Malicious code compromised open-source packages, leading to cryptocurrency theft and potential backdoors, while a suicide bombing in Islamabad claimed at least 31 lives and a drop in CDC health alerts leaves doctors concerned.
Researchers discovered that malicious packages published on the npm and PyPI repositories were laced with code designed to steal wallet credentials from dYdX cryptocurrency exchange developers and backend systems, according to a report from security firm Socket. The compromised packages, including npm (dydxprotocolv4-client-js): 3.4.1 and 1.22.1, put all applications using these versions at risk, leading to complete wallet compromise and irreversible cryptocurrency theft.
In other news, a suicide bomber targeted a Shiite mosque on the outskirts of Islamabad during Friday prayers, killing 31 people and wounding at least 169 others, officials said, according to The Associated Press. This attack represents a rare bombing in Pakistan's capital as the government struggles to contain a surge in militant attacks across the country. Television footage and social media images showed police and residents transporting the wounded to nearby hospitals.
Meanwhile, the Centers for Disease Control and Prevention (CDC) has reduced the number of health alerts issued, leaving doctors feeling "flying blind," according to NPR News. South Carolina State Rep. Rosalyn Henderson-Myers (D-Spartanburg) noted the impact of the CDC's actions.
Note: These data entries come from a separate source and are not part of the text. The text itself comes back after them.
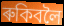
ৰুকিবলৈ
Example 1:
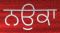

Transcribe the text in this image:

ਨਉਕਾ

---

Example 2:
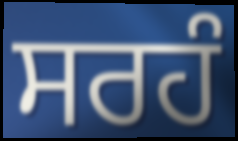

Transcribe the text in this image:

ਸਰਹੰ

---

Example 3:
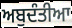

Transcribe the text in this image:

ਅਬੁਦੰਤੀਆ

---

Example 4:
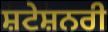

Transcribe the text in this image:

ਸ਼ਟੇਸ਼ਨਰੀ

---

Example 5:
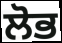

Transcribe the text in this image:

ਲੋਭ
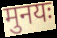
मुनयः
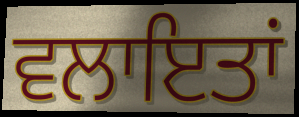
ਵਲਾਇਤਾਂ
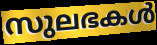
സുലഭകൾ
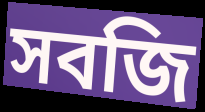
সবজি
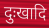
दुःखादि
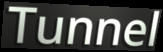
Tunnel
In the realm of cybersecurity, Anthropic's newest model, Claude Opus 4.6, excels at discovering software vulnerabilities, according to Fortune. During testing, the model identified over 500 previously unknown zero-day vulnerabilities across open-source software libraries.
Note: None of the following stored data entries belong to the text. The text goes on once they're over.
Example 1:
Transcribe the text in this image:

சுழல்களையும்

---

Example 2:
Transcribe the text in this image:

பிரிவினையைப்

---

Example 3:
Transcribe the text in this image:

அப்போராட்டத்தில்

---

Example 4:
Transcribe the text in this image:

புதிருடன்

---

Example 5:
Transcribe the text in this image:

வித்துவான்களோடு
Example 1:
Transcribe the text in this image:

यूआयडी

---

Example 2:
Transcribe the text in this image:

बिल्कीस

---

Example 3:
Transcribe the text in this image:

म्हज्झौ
Finally, the cryptocurrency market experienced a significant downturn, with Bitcoin falling nearly $15,000 in 24 hours, reminiscent of the 2022 crypto market collapse, according to Fortune. While Bitcoin has since recovered some of its losses, the episode has left many crypto insiders questioning the cause. One theory, put forth by Parker White, a former equities trader, suggests that the crash was triggered by Hong Kong traders who made high-leverage Bitcoin bets that went wrong.